Interventions that address immediate causes of undernutrition and have the improvement of nutrition as their primary objective. (i.e. support for exclusive breastfeeding, supplementary feeding, etc.)
Interventions that address underlying causes of malnutrition and take into account cross-sector actions and impacts (i.e. improving access to diverse foods).
The UK committed to providing £1.8 billion (US$2.4 billion) to tackle global malnutrition over the next eight years. The announcement came as a surprise following the UK’s marked failure to make a pledge at the Nutrition for Growth Summit in December 2021, the only major donor abstaining from a pledge. While the financial commitment has been welcomed by many NGOs, many have noted disappointment; the commitment represents a considerably lower amount than what the UK spent between 2013- 2020, which is estimated to have been between £2.6 billion (US$3.5 billion) and £5 billion (US$6.7 billion).

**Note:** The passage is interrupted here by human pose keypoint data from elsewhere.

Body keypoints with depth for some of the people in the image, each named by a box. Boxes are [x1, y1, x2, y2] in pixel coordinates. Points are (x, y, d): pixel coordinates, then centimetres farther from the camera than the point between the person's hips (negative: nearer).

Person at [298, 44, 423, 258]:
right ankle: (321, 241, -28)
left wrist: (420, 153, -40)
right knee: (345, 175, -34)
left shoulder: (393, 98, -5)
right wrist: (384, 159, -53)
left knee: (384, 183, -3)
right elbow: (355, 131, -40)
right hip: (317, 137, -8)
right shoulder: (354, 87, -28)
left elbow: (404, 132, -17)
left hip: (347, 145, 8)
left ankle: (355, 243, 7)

The UK spent US$167 million or less than 1% of its total ODA on basic nutrition in 2019, according to Organisation for Economic Co-operation and Development (OECD) Development Assistance Committee (DAC) data. ODA funding for basic nutrition has fluctuated from US$96 million in 2015, peaking to US$194 million in 2017, only to decrease to 2019 levels. The former Department for International Development (DFID) was responsible for nutrition programs in low-income countries. DFID’s total ODA spend on nutrition-related projects amounted to US$888 million in 2018, according to the 2020 MQSUN+ Report. Nutrition-related projects included ODA spend on both nutrition-specific (US$160 million) and nutrition-sensitive (US$729million) projects.
In September 2020, the UK launched the new Foreign, Commonwealth and Development Office (FCDO) by merging the former Department for International Development (DFID) with the Foreign and Commonwealth Office (FCO). The FCDO has not updated its nutrition commitments since 2017. In 2015, DFID committed “to improve the nutrition of 50 million people by 2020” and updated its strategies toward that overarching goal in 2017 with the position paper ‘Saving lives, investing in future generations and building prosperity – the UK’s Global Nutrition Position Paper’. The paper outlines prioritized nutritional support during the ‘1000-day window’ from conception to two years of age, as well as the prevention of “the most severe forms of undernutrition” in children under five.
The FCDO is responsible for shaping the UK’s policy on nutrition in developing countries
The FCDO is responsible for decision-making on nutrition-specific and nutrition-sensitive programs in low-income countries. Within partner countries, former DFID sought to promote multi-sectoral, integrated programs relating to nutrition. The nutrition team is housed within the global health team within the FCDO.